Längst nicht alle Familien, die sich der Tradition verpflichtet fühlen, üben Vergeltung. Der Kanun gibt eine Alternative: Vergebung und Versöhnung. Familien können Mediatoren beauftragen, in Streitfällen zu schlichten. Traditionell übernahmen die ältesten Männer aus dem Dorf die Verhandlungen, heute tun dies vor allem Mitglieder von Nichtregierungsorganisationen, darunter inzwischen auch Frauen, sowie Priester und Imame.

Die traditionellen Vorstellungen von Ehre setzten Mark Mexha jahrelang unter Druck. Der Tod seines Neffen, das Verhalten der Täterfamilie und das Zaudern der Gerichte demütigten ihn zutiefst. Zahlreiche Bekannte bedrängten ihn, sich zu rächen: «Sie sagten mir, ich sei kein Mann.» Tatsächlich habe er einige Male daran gedacht, Mirgen zu töten. «Aber ich betete jedes Mal zu Gott, er möge mir helfen, stark zu bleiben und zu widerstehen.»

Angriff im Fernsehen

Das Nationale Versöhnungskomitee, das vom Konflikt erfahren hatte, kontaktierte nach dem Prozess in Tirana die beiden Familien, um eine Versöhnung in die Wege zu leiten. Beide Parteien willigten ein.

halbes Jahr lang führten die Mediatoren Gespräche mit den verfeindeten Familien. Doch am 7. Februar tat Mirgens Onkel Pjetr etwas Verheerendes: Er trat in der Talkshow «Shqipëria Live» auf und bezichtigte Mark Mexha, ein unzurechnungsfähiger alter Mann zu sein, der Lügen verbreite. Pjetr bezeichnete Mirgen als «Beschuldigten», als gäbe es kein Gerichtsurteil.

Erregt erzählt Mark Mexha von jenem Moment. «Ein Bekannter rief an und sagte, ich solle den Fernseher einschalten. Danach konnte ich drei Tage nicht schlafen, meine Hände zitterten ununterbrochen.»
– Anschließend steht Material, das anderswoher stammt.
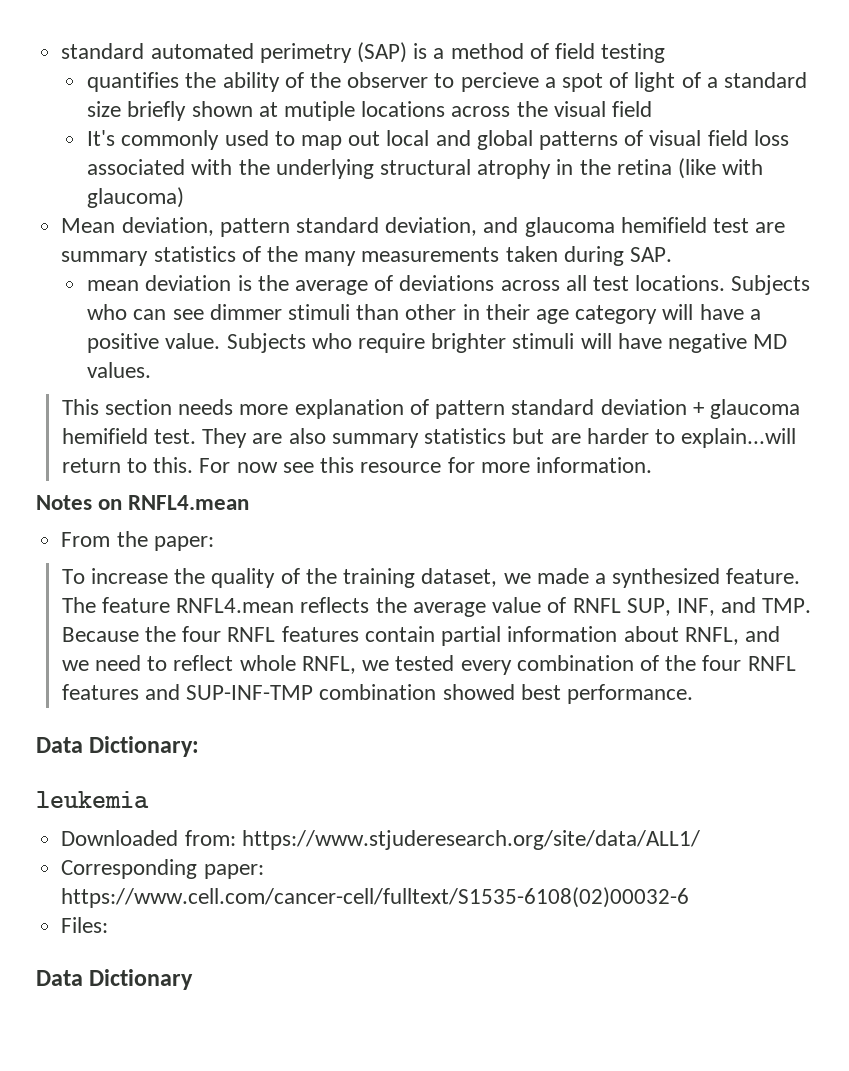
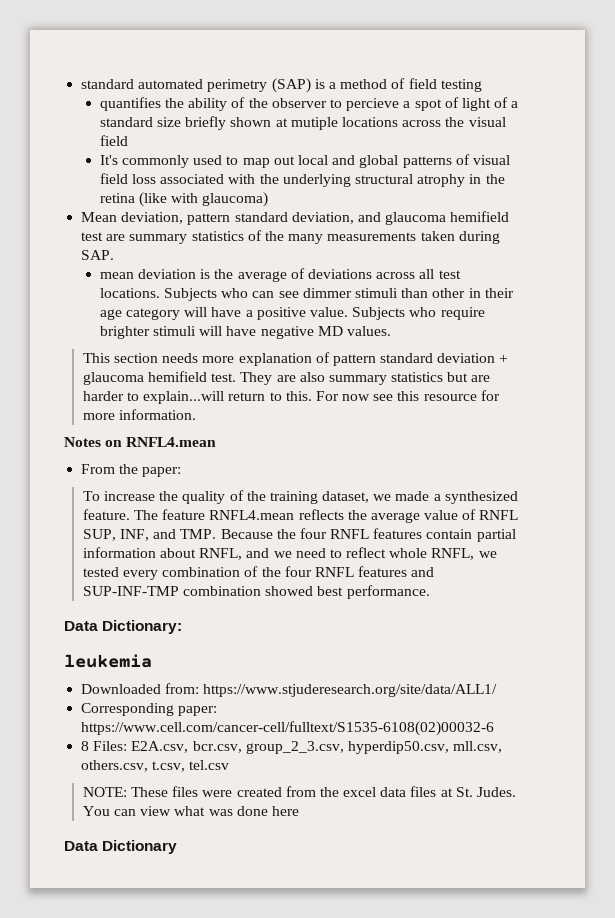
(690, 897) none -> [81,741,90,751] 8
(109, 925) none -> [131,741,503,754] [81,760,230,772] [82,786,517,797] [82,806,299,816] E2A.csv, bcr.csv, group_2_3.csv, hyperdip50.csv, mll.csv, others.csv, t.csv, tel.csv // NOTE: These files were created from the excel data files at St. Judes. You can view what was done here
Auch die Mediatoren waren entsetzt. Nach ihrer Einschätzung beging Pjetr eine Verzweiflungstat: Da Mirgen erst nach 22 Jahren gestanden hatte, galt nun seine Familie als unehrenhaft. Mit dem Fernsehauftritt unternahm das Oberhaupt der Sippe einen destruktiven Versuch, die Ehre zu retten.  Drei Wochen später trat Mexha bei Top Channel auf. Die Familien sind bis heute nicht versöhnt. Zum Zeitpunkt des Gesprächs in seiner Wohnung im Juni war Me­xha noch nicht bereit, den Schlichtungsprozess wieder aufzunehmen. Mirgen tauchte nach Mark Mexhas Fernsehauftritt unter. Der Onkel, der die Spuren verwischt haben soll, ist ins Ausland gezogen.